I wanted to buy an iPad for Eric’s birthday but he had a high water mark: if Papers, essentially iTunes for research paper and article management, came out with an iPad reader application, Eric would want an iPad (very badly). He has the iPod client and while it works, it is difficult to read papers on an iPod Touch. The screen real estate isn’t there.
Papers came out with a rather nice native iPad reader that syncs with the master Papers application running on Eric’s MacBook Pro. He knew I was taking in my precious MacBook Pro for service — the i key, of all things, died on the keyboard and it turned out to be challenging to type without an i — and if I happened to walk out of the Apple store with one he would not be upset. I asked the guy at the counter if they had any in stock and they had 15 left, so I sucked the cost and took one of them.
Having used one now, I have a bunch of thoughts on it in completely random order:
* If you believe the iPad is the “end of innovation” your mental box is very small indeed. The iPad is disruptive technology. It’s something that fits between laptops and smartphones. We don’t know where it will go (yet). But us in the tech world should be used to this sort of thing by now. The Internet was a disruptive technology. Refridgerators! Telephones! Off-set Printing! They happen.* The world moves on.

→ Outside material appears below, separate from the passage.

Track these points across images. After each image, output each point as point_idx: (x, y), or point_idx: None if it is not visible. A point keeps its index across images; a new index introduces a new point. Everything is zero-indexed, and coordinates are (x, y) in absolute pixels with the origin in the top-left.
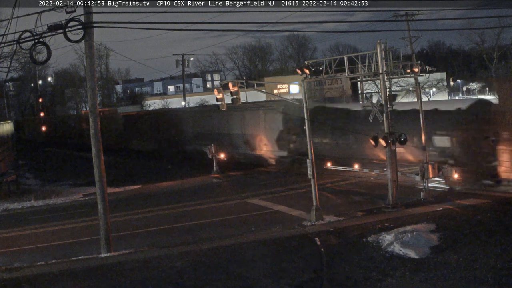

* Today, the iPad is a big iPod. This is undeniably true. I will never sell anyone different. Most of the available software is iPod software running in large screen mode**. However, the software coming out natively for the iPad show tantalizing glimpses of the future. The iPod can convey information, play music, and do many excellent PDA things but it does not have a the real estate for comfortable comics, movies, or PDFs.*** The native iPad apps are amazing.
* Katie already has an iPod Touch she adores. At first she complained the iPad was too heavy. Once she got her hands on Peggle she was ready to go. As a device for children, it’s magnificent. It’s hard to say how magnificent it is until you put one in your own child’s hands. Add that with the Kindle app downloading full-color children’s books for easy and comfortable reading and you start to see the future.
* Eric’s Papers reader and the Goodreader PDF reader blew me away with how crisp, clear, and readable the PDFs are. I could not read off an iPad for hours and hours like I can a Kindle but I can manage a PDF. We won’t talk about the comic books apps because I’m in danger of bankrupting us all.
* For scientific research, the iPad is a godsend. Being able to get papers, Omnigraffle, quick sketch, quick note-taking, it is the perfect in-hand device for making quick notes and then syncing them back to the MacBook in the office. It fits comfortable in a hand or on a bench without the clunkiness of the clamshell case of a laptop or the space of an actual computer.
* We showed it to my Mom and she was amazed. The first impulse was getting one for my Grandmother. The 3G version will give her what she doesn’t have now: easy email, an easy way to carry thousands of pictures, an easy way to get to streaming movies. She would never need cords, a router, or have to ever put discs in it or worry about maintaining her hardware. All she needs is a $30/month subsidized no-contract 3G wireless and 16G iPad and it’s a computer my Grandmother can use.
* Eric and Katie have already played two-player checkers while using the iPad as a portable board between the two of them. Having a portable card/board game device is awesome. It’s hard to play board games on the iPod — Eric and I played Catan on his iPod and it was difficult to see the board — but imagine being able to turn and place Carcassone tiles with your fingers. The board games are exciting! They are!
* My impulses for the device usage are completely different from Eric’s or Katie’s or my Mom’s. This is what opens my eyes: we all have this one device and see different things. I see a platform where I can load synthesizers on it and make music easily without having to bring up a whole rig — and a few are already available. I cannot get a full portable keyboard with an iPod, but a multi-touch iPad is a much different story. Katie sees movies and games. Eric sees PDF and information management. My parents want the netflix streaming.
To sum up:
I did not expect to be as blown away by the device as I am. I was somewhat iffy on it when it came out and didn’t expect to want one or need one. After all, my iPod is a 3rd Generation iPod with an 80G hard drive and a clickwheel. I hold the iPad in my hands and it is not my netbook and it is not my MacBook Pro. It is a device I can hold comfortably in my hand and read comics, or make music, or play games without ever having to worry about having to be the system administrator. It’s something else completely different. It’s a powerful concept.
And yeah, sure, we’ve been trying to do tablets for 10 years and they’ve always failed, but isn’t it neat when someone actually gets it right?
Disclaimer: Yes, I am a Mac cultist, but I use an Ubuntu phone and an Ubuntu 9.10 netbook. I dislike Windows on the computer but you will take the Xbox360 from my cold dead hands. I like things that work more than loyalty to a company or a brand. Apple makes things that work. So does Google. If Microsoft wants to play, then perhaps they should make things that work because blue screens are no longer an option.
* Puzzle Quest!
** I will talk more about what industries I see growing out of the iPad tomororow. I have some serious thoughts on this topic but I am still digesting.
*** As a proud owner of a Droid — which I love — I know there are apps that run tiny and great and apps that need room to breathe. Human Interface design is important, folks!